Document Type : Original Article

Authors

Department of Sociology, Faculty of Arts, Salahaddin University, Kurdistan Region of Iraq

Abstract

   Rebellion and protest are a human and historical phenomenon known to most societies and different human cultures. This phenomenon is characterized by its ability to disrupt social, political and cultural structures, especially the structures of regimes characterized by their authoritarian and tyrannical tendencies.
   Both Iraq and the Kurdistan Region are witnessing a remarkable growth in the forms and images of protests in recent years.

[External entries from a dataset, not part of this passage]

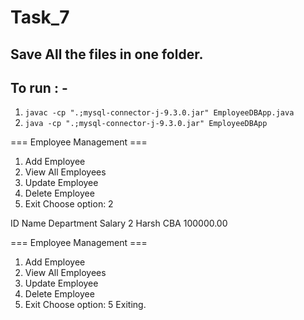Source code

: # Task_7
## Save All the files in one folder.
## To run : -
1. `javac -cp ".;mysql-connector-j-9.3.0.jar" EmployeeDBApp.java`
2. `java -cp ".;mysql-connector-j-9.3.0.jar" EmployeeDBApp`

=== Employee Management ===
1. Add Employee
2. View All Employees
3. Update Employee
4. Delete Employee
5. Exit
Choose option: 2

ID      Name            Department      Salary
2       Harsh           CBA             100000.00

=== Employee Management ===
1. Add Employee
2. View All Employees
3. Update Employee
4. Delete Employee
5. Exit
Choose option: 5
Exiting.
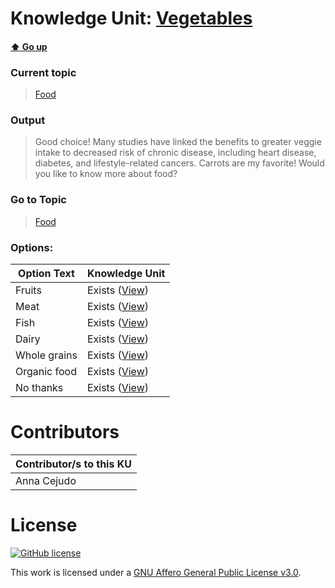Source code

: # Knowledge Unit: [Vegetables](../../knowledge_units/food/vegetables.md)

#### [:arrow_up: Go up](../../topics/food.md)
### Current topic
> [Food](../../topics/food.md)
### Output
> Good choice! Many studies have linked the benefits to greater veggie intake to decreased risk of chronic disease, including heart disease, diabetes, and lifestyle-related cancers. Carrots are my favorite! Would you like to know more about food?
### Go to Topic
> [Food](../../topics/food.md)

### Options: 

| Option Text | Knowledge Unit |
| - | - |  
| Fruits  |  Exists ([View](../../knowledge_units/food/fruits.md))  |  
| Meat  |  Exists ([View](../../knowledge_units/food/meat.md))  |  
| Fish  |  Exists ([View](../../knowledge_units/food/fish.md))  |  
| Dairy  |  Exists ([View](../../knowledge_units/food/dairy.md))  |  
| Whole grains  |  Exists ([View](../../knowledge_units/food/whole-grains.md))  |  
| Organic food  |  Exists ([View](../../knowledge_units/food/organic-food.md))  |  
| No thanks  |  Exists ([View](../../knowledge_units/food/no-thanks.md))  | 

# Contributors

| Contributor/s to this KU |
| - | 
| Anna Cejudo |

# License
[![GitHub license](https://img.shields.io/github/license/inbrainz/cerebro)](https://github.com/inbrainz/cerebro/blob/master/LICENSE)

This work is licensed under a [GNU Affero General Public License v3.0](https://www.gnu.org/licenses/agpl-3.0.txt).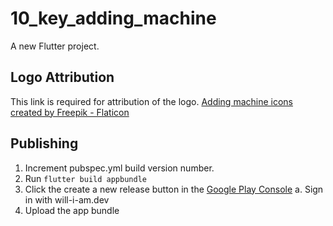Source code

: # 10_key_adding_machine

A new Flutter project.

## Logo Attribution
This link is required for attribution of the logo.
<a href="https://www.flaticon.com/free-icons/adding-machine" title="adding machine icons">Adding machine icons created by Freepik - Flaticon</a>

## Publishing
1. Increment pubspec.yml build version number.
2. Run `flutter build appbundle`
3. Click the create a new release button in the [Google Play Console](https://play.google.com/console/u/0/developers/5199002862287665816/app/4974365505926820594/tracks/production)
  a. Sign in with will-i-am.dev
4. Upload the app bundle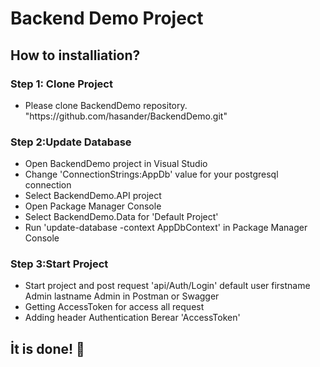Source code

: # Backend Demo Project
<h2>How to installiation?</h2>

<h3>Step 1: Clone Project</h3>
<ul>
<li>Please clone BackendDemo repository. "https://github.com/hasander/BackendDemo.git"</li>
</ul>

<h3>Step 2:Update Database</h3>
<ul>
<li>Open BackendDemo project in Visual Studio</li>
<li>Change 'ConnectionStrings:AppDb' value for your postgresql connection</li>
<li>Select BackendDemo.API project</li>
<li>Open Package Manager Console</li>
<li>Select BackendDemo.Data for 'Default Project'</li>
<li>Run 'update-database -context AppDbContext' in Package Manager Console</li>
</ul>

<h3>Step 3:Start Project</h3>
<ul>
<li>Start project and post request 'api/Auth/Login' default user firstname Admin lastname Admin in Postman or Swagger</li> 
<li>Getting AccessToken for access all request</li> 
<li>Adding header Authentication Berear 'AccessToken'</li> 
</ul>

<h2>İt is done! 👏</h2>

On more than one occasion, protest movements have appeared and are practicing their denouncing action in response to political, social, economic and psychological pressures, and human rights setbacks, by (the state) or others, perhaps the most prominent of which is Which has become surfacing related to the series of failures that resulted from the inability of the political elite to provide alternatives and solutions to the dilemmas in which society has become floundering and which ended with the emergence of multiple behavioral patterns that express blatant protest tendencies among young people, especially protesters, such as discontent, grumbling and rebellion against the deteriorating social reality due to The spread of unemployment and poor services, which resulted in many behavioral deviations and social problems, among large groups and sectors of young people, such as addiction and involvement in theft gangs and the expansion of the phenomenon of extremism and violence.
   Accordingly, this study aims to provide a sociological vision about the dialectic of the relationship between frustration and protest tendencies among the Kurdish youth, and to analyze the reasons behind this phenomenon, which seem to many observers and researchers necessitating research in view of the rapid political transformations taking place locally, regionally and even internationally.